> [Text section]:
Mr Gay World
- Type: Beauty pageant
- First edition: 2009
- Most recent edition: 2025
- Current titleholder: Julio Spatola Italy
- Founder: Eric Butter;
- Owner: Julius Dalisay ( DBA) Wayne Renzo
- Language: English
- Website: http://www.mrgayworld.com/

= Mr Gay World =

International pageant competition for gay men

Mr. Gay World is an annual international beauty pageant competition for gay men, established in 2009. On September 4, 2024, Wayne Renzo from the Philippines acquired the Mr. Gay World Organization.

== Media coverage ==
The event explicitly seeks to highlight discrimination against LGBTQ+ people and provide select positive role models. A number of contestants from a number of countries has faced sanctions for their selection or competition, including Nolan Lewis from India, Taurai Zhanje from Zimbabwe, Robel Hailu from Ethiopia, former Olympian Chavdar Arsov from Bulgaria, Wendelinus Hamutenya from Namibia and Xiao Dai from China. Contestants in Mr. Gay Syria were only able to compete after leaving the country and sought refugee status in Canada.

> [Problem statement]:
Please give the date on which, according to the Mr Gay World text, Wayne Renzo acquired the Mr. Gay World Organization.

> [Data for analysis]:
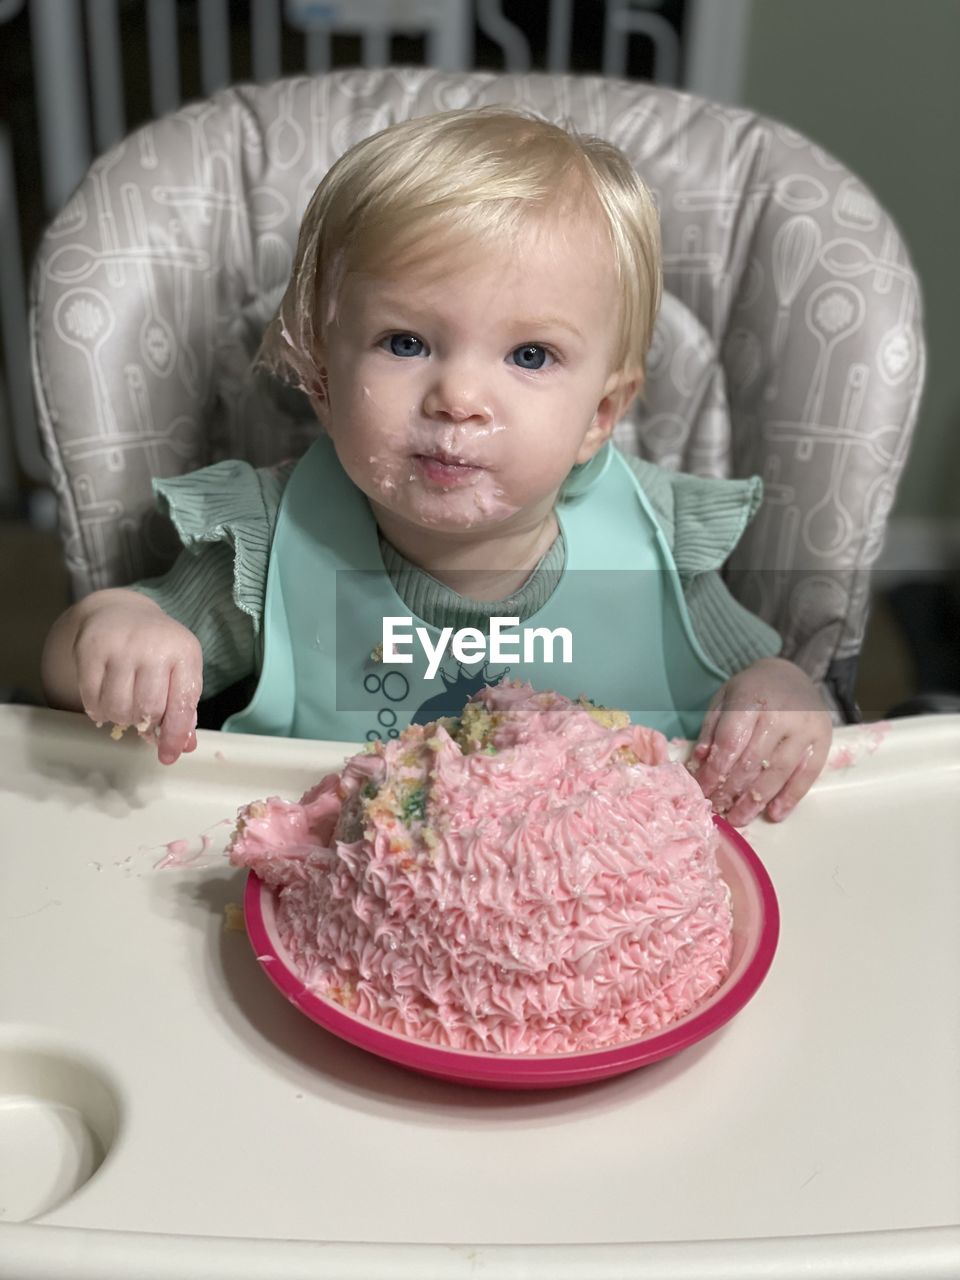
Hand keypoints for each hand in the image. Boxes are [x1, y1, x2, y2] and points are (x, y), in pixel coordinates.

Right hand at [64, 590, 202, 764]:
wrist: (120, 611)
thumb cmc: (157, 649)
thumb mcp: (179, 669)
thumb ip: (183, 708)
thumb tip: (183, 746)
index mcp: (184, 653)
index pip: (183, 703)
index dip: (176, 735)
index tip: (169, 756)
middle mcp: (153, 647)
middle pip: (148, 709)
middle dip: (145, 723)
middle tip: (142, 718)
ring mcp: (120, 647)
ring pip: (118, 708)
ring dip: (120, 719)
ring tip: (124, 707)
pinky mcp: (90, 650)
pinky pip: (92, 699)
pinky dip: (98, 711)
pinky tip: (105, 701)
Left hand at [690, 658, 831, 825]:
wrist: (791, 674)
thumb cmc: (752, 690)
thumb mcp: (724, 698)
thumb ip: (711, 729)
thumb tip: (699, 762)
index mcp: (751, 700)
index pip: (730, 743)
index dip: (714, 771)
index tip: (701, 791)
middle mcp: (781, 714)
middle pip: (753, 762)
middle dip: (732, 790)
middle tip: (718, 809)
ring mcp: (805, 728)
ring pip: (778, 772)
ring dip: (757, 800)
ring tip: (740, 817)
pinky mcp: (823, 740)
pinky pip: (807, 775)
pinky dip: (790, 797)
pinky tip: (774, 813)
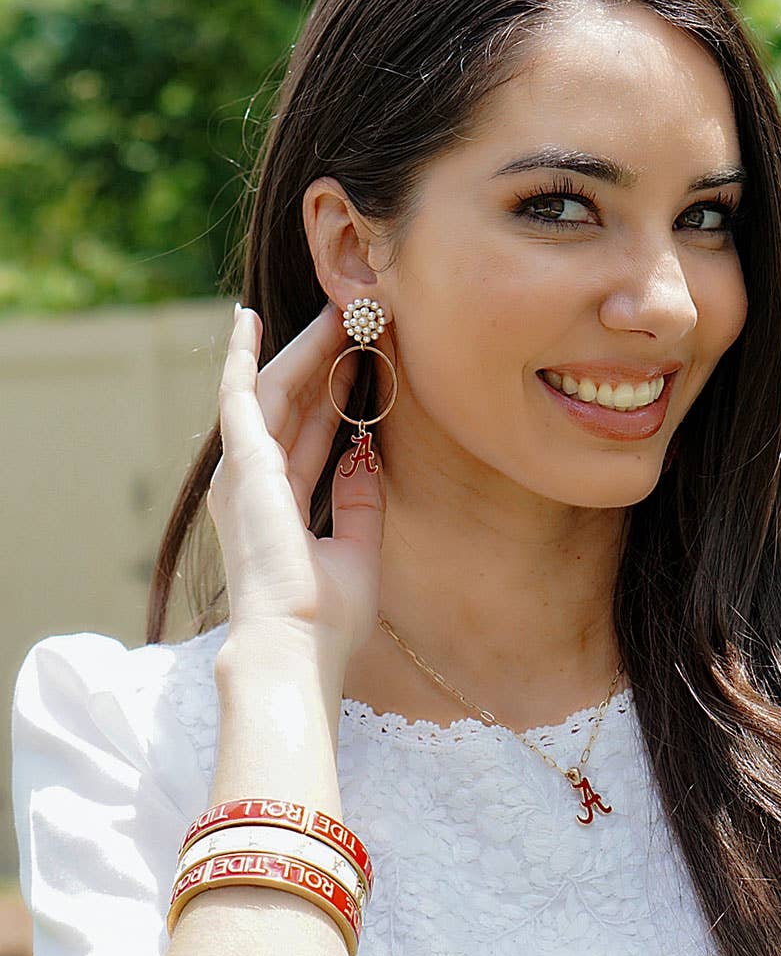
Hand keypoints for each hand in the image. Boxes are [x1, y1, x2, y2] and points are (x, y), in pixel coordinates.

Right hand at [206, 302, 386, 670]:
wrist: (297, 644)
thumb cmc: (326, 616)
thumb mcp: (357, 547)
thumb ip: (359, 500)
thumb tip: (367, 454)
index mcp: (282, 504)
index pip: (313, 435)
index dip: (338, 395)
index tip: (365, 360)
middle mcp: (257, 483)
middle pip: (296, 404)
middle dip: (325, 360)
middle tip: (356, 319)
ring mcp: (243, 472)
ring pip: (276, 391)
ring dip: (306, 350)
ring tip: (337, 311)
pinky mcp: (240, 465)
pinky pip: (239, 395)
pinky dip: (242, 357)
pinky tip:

* * *

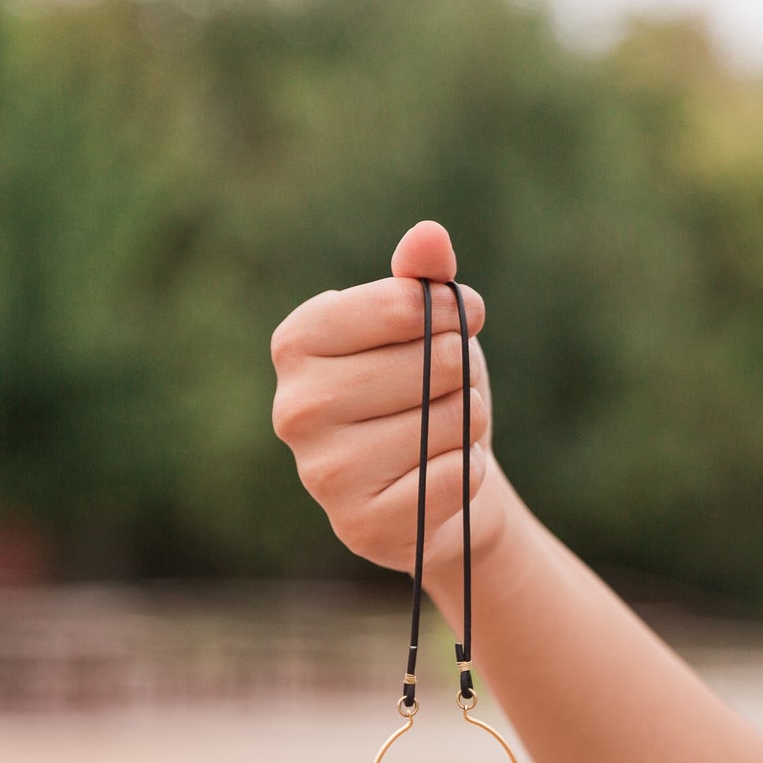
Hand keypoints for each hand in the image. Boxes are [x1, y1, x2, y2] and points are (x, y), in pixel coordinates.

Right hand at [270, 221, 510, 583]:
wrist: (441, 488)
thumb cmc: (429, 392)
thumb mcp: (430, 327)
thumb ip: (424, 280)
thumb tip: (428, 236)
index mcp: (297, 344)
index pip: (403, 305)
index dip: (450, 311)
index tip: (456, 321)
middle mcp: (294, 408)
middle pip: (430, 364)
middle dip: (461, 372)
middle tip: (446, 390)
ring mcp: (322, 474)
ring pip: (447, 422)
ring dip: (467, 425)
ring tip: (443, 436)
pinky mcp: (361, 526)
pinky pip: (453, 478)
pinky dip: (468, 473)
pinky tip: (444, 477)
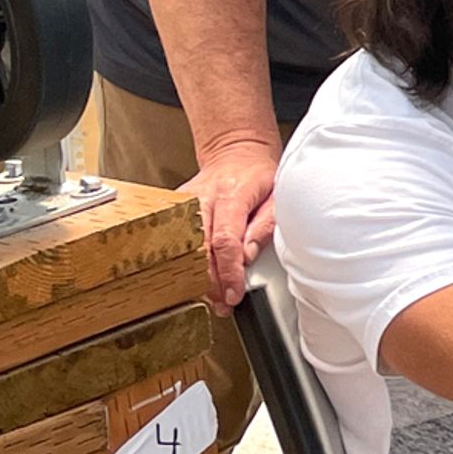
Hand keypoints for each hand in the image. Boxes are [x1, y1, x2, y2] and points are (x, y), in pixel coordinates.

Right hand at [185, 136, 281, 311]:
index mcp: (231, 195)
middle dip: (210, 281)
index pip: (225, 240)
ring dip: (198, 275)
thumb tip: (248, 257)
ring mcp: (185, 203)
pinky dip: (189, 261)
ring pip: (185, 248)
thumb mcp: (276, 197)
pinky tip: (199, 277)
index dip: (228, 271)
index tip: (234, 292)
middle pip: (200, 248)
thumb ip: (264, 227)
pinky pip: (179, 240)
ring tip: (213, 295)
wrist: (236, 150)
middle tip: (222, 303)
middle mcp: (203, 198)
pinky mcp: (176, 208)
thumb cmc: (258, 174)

* * *

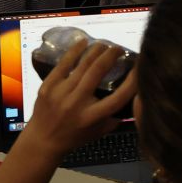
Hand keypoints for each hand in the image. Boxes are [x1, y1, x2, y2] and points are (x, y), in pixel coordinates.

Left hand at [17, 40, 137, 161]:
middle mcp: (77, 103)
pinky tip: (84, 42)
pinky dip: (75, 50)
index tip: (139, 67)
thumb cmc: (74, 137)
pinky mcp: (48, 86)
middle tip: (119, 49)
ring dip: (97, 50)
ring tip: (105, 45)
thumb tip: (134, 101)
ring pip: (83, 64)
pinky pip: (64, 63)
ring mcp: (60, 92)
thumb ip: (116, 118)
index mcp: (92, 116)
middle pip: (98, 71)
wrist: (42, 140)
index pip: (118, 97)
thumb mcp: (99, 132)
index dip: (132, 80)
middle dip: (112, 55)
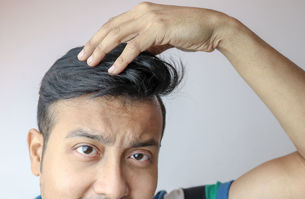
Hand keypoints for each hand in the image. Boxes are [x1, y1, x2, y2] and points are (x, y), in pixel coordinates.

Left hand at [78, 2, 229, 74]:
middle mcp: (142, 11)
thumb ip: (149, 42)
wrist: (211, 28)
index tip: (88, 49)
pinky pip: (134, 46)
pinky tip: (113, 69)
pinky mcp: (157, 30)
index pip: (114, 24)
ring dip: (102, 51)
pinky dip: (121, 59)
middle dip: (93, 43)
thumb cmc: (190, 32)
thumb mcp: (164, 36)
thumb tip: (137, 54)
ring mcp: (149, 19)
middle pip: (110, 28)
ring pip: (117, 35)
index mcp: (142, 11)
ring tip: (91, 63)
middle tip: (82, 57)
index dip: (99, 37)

> [Response to this task]:
September 4, 2024